President Nana Addo Dankwa Akufo-Addo has been in the news in recent years for being someone who has brought new conversations and perspectives to some narratives about Ghana's history.
One of them is his repeated indications on the need for the country’s premier university, the University of Ghana, to be renamed after one of the founders of Ghana, J. B. Danquah.
Not being the first time he mentioned it, while addressing a gathering during the 75th Anniversary Thanksgiving Service of the University of Ghana, President Nana Akufo-Addo drew in the narrative again.
This time, he detailed some of the events that led up to the influences that both J. B. Danquah and some other founding members of the country had on the decision to build the country’s first public university.
The president also described JB Danquah’s role in the establishment of the University of Ghana as an ‘inestimable work,’ which should be rewarded with his name put on the university.
This hope, President Nana Addo Dankwa Akufo-Addo stated, could become a reality soon.

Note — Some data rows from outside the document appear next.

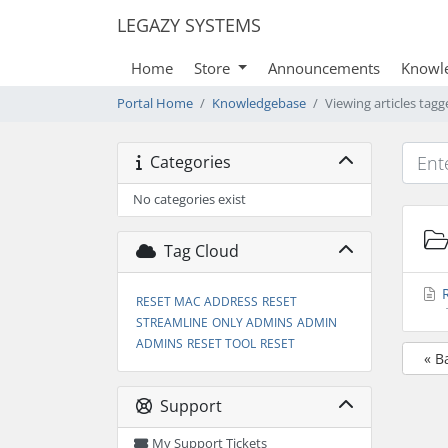
LEGAZY SYSTEMS
Home
Store
Announcements
Knowl
Portal Home
Knowledgebase
Viewing articles tag
Categories
No categories exist
Tag Cloud
R
RESET MAC ADDRESS
RESET
STREAMLINE
ONLY ADMINS
ADMIN
ADMINS
RESET TOOL
RESET
« B
Support
My Support Tickets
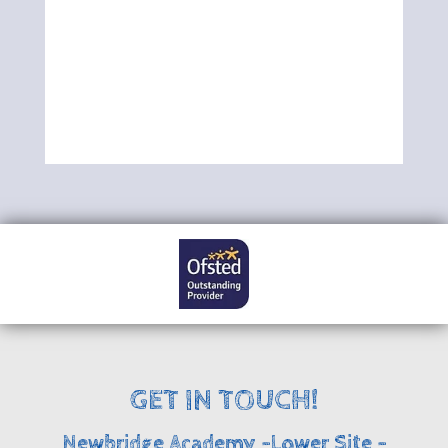
GET IN TOUCH!
Newbridge Academy -Lower Site -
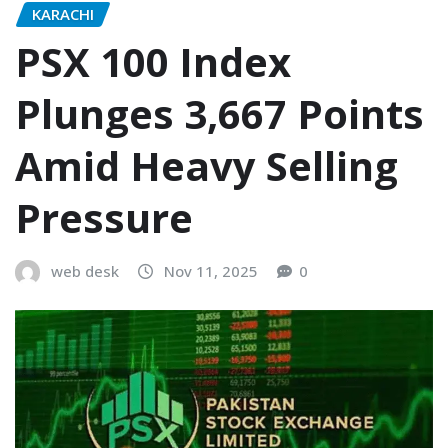
KARACHI
PSX 100 Index
Plunges 3,667 Points
Amid Heavy Selling
Pressure
web desk
Nov 11, 2025
0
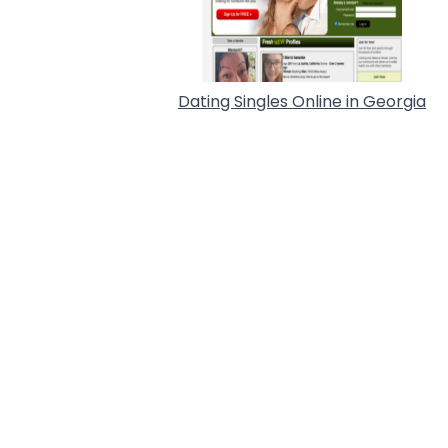
Dating Singles Online in Georgia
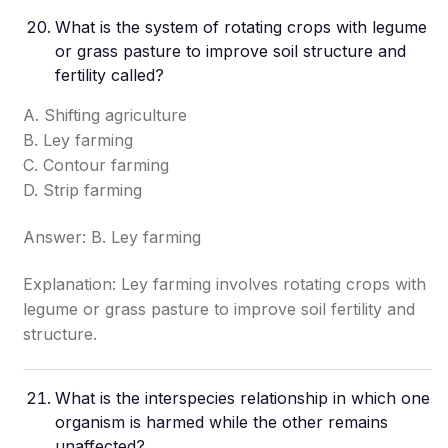
What is the system of rotating crops with legume
or grass pasture to improve soil structure and
fertility called?
A. Shifting agriculture
B. Ley farming
C. Contour farming
D. Strip farming
Answer: B. Ley farming
Explanation: Ley farming involves rotating crops with
legume or grass pasture to improve soil fertility and
structure.
What is the interspecies relationship in which one
organism is harmed while the other remains
unaffected?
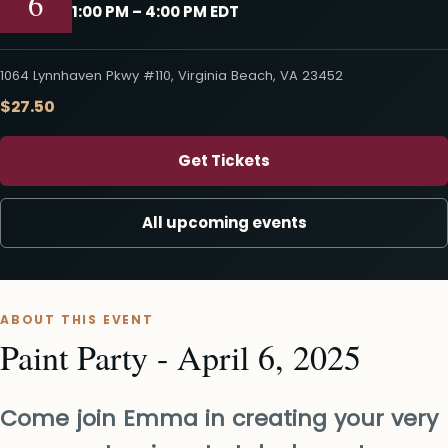
6
1:00 PM – 4:00 PM EDT
1064 Lynnhaven Pkwy #110, Virginia Beach, VA 23452
$27.50
Get Tickets
All upcoming events
ABOUT THIS EVENT
Paint Party - April 6, 2025
Come join Emma in creating your very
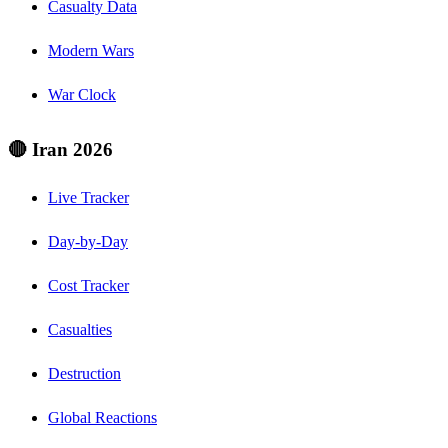
Casualty Data
Modern Wars
War Clock
🔴 Iran 2026
Live Tracker
Day-by-Day
Cost Tracker
Casualties
Destruction
Global Reactions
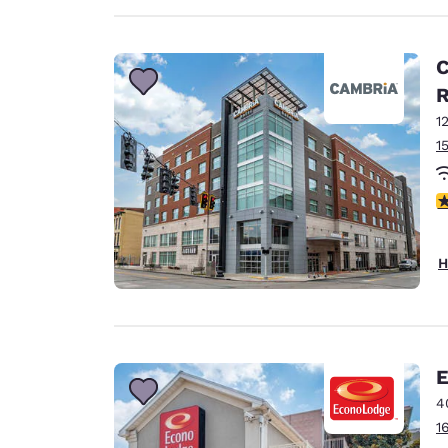
C
1
1
4
H
E
4
1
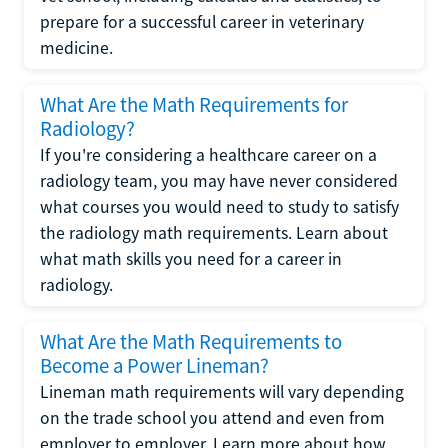
prepare for a successful career in veterinary
medicine.
What Are the Math Requirements for
Radiology?
If you're considering a healthcare career on a
radiology team, you may have never considered
what courses you would need to study to satisfy
the radiology math requirements. Learn about
what math skills you need for a career in
radiology.
What Are the Math Requirements to
Become a Power Lineman?
Lineman math requirements will vary depending
on the trade school you attend and even from
employer to employer. Learn more about how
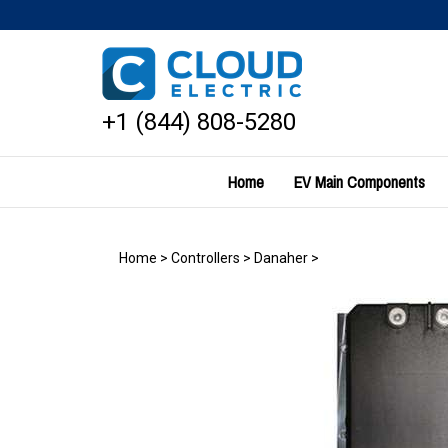
Skip
to
content
+1 (844) 808-5280
Home
EV Main Components
Home
>
Controllers
>
Danaher
>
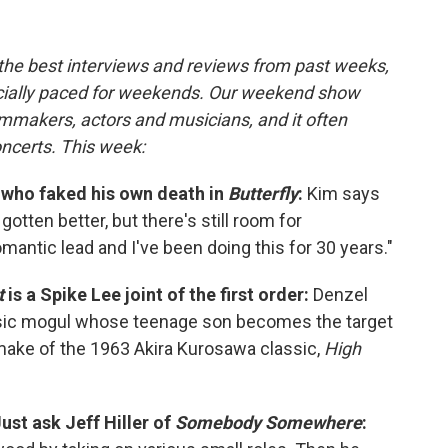
 the best interviews and reviews from past weeks,
cially paced for weekends. Our weekend show
lmmakers, actors and musicians, and it often
oncerts. This week:
 who faked his own death in
Butterfly
:
Kim says
otten better, but there's still room for
omantic lead and I've been doing this for 30 years."
t
is a Spike Lee joint of the first order:
Denzel
sic mogul whose teenage son becomes the target
emake of the 1963 Akira Kurosawa classic,
High
Just ask Jeff Hiller of
Somebody Somewhere
:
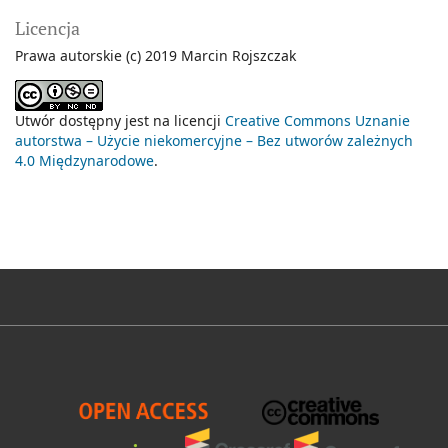
Licencja
Prawa autorskie (c) 2019 Marcin Rojszczak
Utwór dostępny jest na licencji
Creative Commons Uznanie
autorstwa – Użycie niekomercyjne – Bez utworów zależnych
4.0 Międzynarodowe
.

Read the exact comments he made at the event below:
“And for me, the most poignant of those memories is the inestimable work Dr. J. B. Danquah did to mobilize the Ghanaian people to insist on the building of this university. It was the inspired leadership vision of this great scholar and nationalist, who’s described in his lifetime as the doyen of Gold Coast politics, that following the establishment of the Elliot Commission, tasked by the colonial government, to inquire into the possibility of establishing a university in West Africa, enable the Ghanaian people to reject the original decision of the British-colonial government based on the majority recommendation of the Elliot Commission that a single university be established in Ibadan, in Nigeria, for the whole of the then British West Africa, and got it to agree, through a series of passionate interventions in the then legislative council.